Belfast Telegraph

Mystery as spoof election posters spotted around Belfast - but who's behind it?

A spoof poster in Belfast city centre. Credit: Alan Meban.
A spoof poster in Belfast city centre. Credit: Alan Meban.

A series of spoof election posters have appeared around Belfast, setting social media on fire as people try to figure out who's behind them.

Local political blogger Alan Meban first drew attention to the posters on Twitter, by posting a series of photos.

The posters feature a stock photo of a man wearing a generic 'vote' rosette.

They include a number of different spoof slogans advertising candidates from the 'Sameold Sameold Party' including "Don't think. Just vote", "A vote for me, is a vote for me",  "Scared of them'uns? Vote for us'uns" and "Whatever happens, just keep voting for me".

Candidates names are replaced by "Chancer?", "Opportunist?", "Career politician" and "We made this mess".

Are you behind the posters? Get in touch with us at digital.editorial@belfasttelegraph.co.uk or call us on 0845 075 5846

Speculation is rampant as to who could be behind the posters.
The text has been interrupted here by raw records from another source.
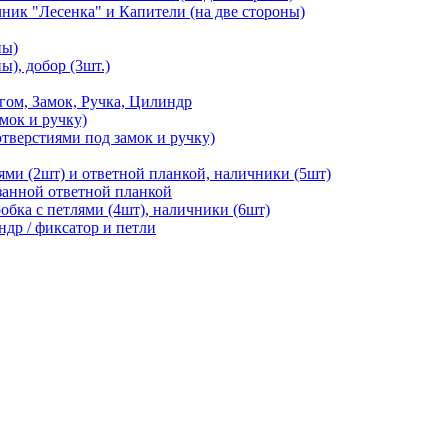
чник "Лесенка" и Капители (на две стороны)
ны)
ы), добор (3шт.)
м, Замок, Ручка, Цилиндр
мок и ручку)
отверстиями под замок и ручку)
ями (2шт) и ответной планкой, наличники (5шт)
езанной ответной планкой
робка с петлями (4шт), наличники (6шт)
ндр / фиксатор и петли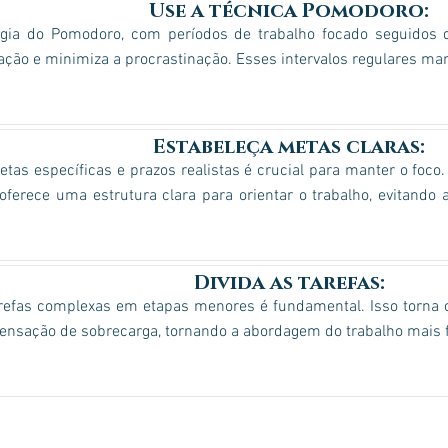
Use a técnica Pomodoro:
égia do Pomodoro, com períodos de trabalho focado seguidos 
ção e minimiza a procrastinação. Esses intervalos regulares man
Estabeleça metas claras:
etas específicas e prazos realistas é crucial para manter o foco
erece uma estrutura clara para orientar o trabalho, evitando a
Divida as tarefas:
tarefas complexas em etapas menores é fundamental. Isso torna 
sensação de sobrecarga, tornando a abordagem do trabalho mais f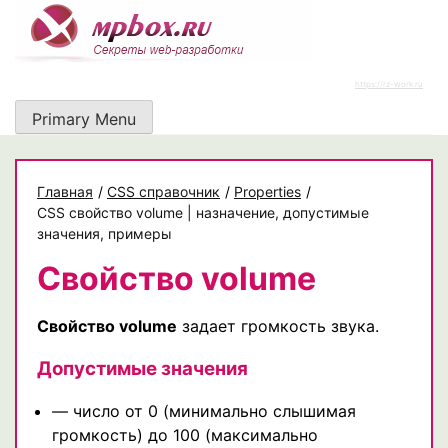
Skip
to
content
https://rz-work.ru
Primary Menu
Главная
/
CSS справочник
/
Properties
/
CSS свойство volume | назначение, допустимые
значения, примеры
Свойство volume
Свойство volume
задает громкость звука.
Допустимые значения
— число от 0 (минимально слышимая
громкость) до 100 (максимально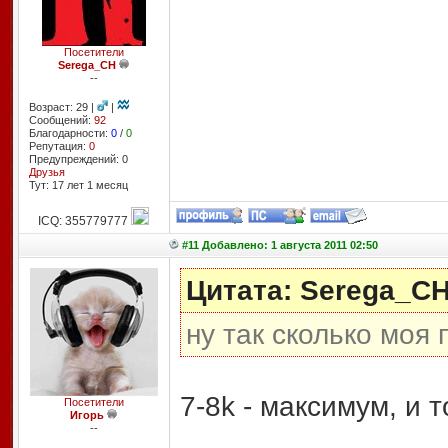
Посетители
Serega_CH
--
Возраст: 29 |
|
Сообщений:
92
Благодарности:
0
/
0
Репутация:
0
Предупреждений: 0
Друзья
Тут: 17 лет 1 месяц
ICQ: 355779777
#11 Добавлено: 1 августа 2011 02:50
Цитата: Serega_C
ну так сколько моя 
7-8k - максимум, и 
Посетители
Игорь
--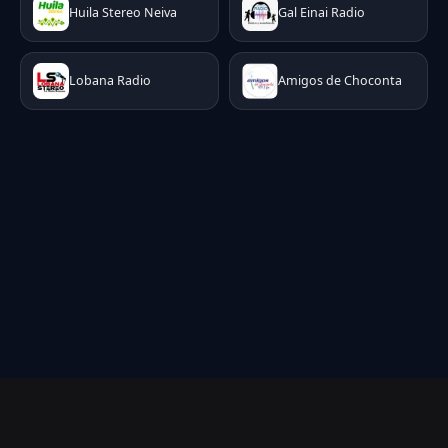
Huila Stereo Neiva
Gal Einai Radio
Lobana Radio
Amigos de Choconta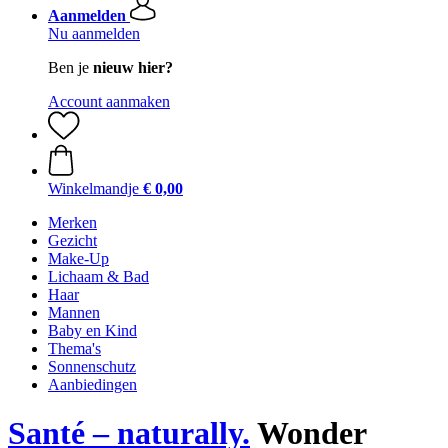
Aanmelden
Nu aanmelden
Ben je
nieuw hier?
Account aanmaken
Winkelmandje
€ 0,00
Merken
Gezicht
Make-Up
Lichaam & Bad
Haar
Mannen
Baby en Kind
Thema's
Sonnenschutz
Aanbiedingen
Santé – naturally.
Wonder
One Twitter user suggested that the posters could be a promotion for a "play or comedy show" saying that Belfast funnymen Shane Todd or Colin Geddis may be behind it.

It was also suggested that the group behind a series of billboards of Tweets poking fun at MP's statements on Brexit could be the authors.

Election posters have started going up all over Northern Ireland as parties prepare for the upcoming local government elections in May.

Mr Meban said that the posters encouraged the public to actually think about what they are voting for.

A spoof poster in Belfast city centre. Credit: Alan Meban.
A spoof poster in Belfast city centre. Credit: Alan Meban.

“As voters, we sometimes get sucked into the narratives of fear and difference voiced by politics candidates and parties," he said.

"These timely and humorous posters - clearly a rather well-executed act of agitprop - help us stand back and consider what we’re hearing and thinking.

"With elections coming up in May and the consequences of 2016’s EU Referendum rarely out of the news headlines, maybe the message of the posters is just cynical enough to cajole a few of us into voting by following our own intentions and aspirations rather than someone else’s stale dogma.”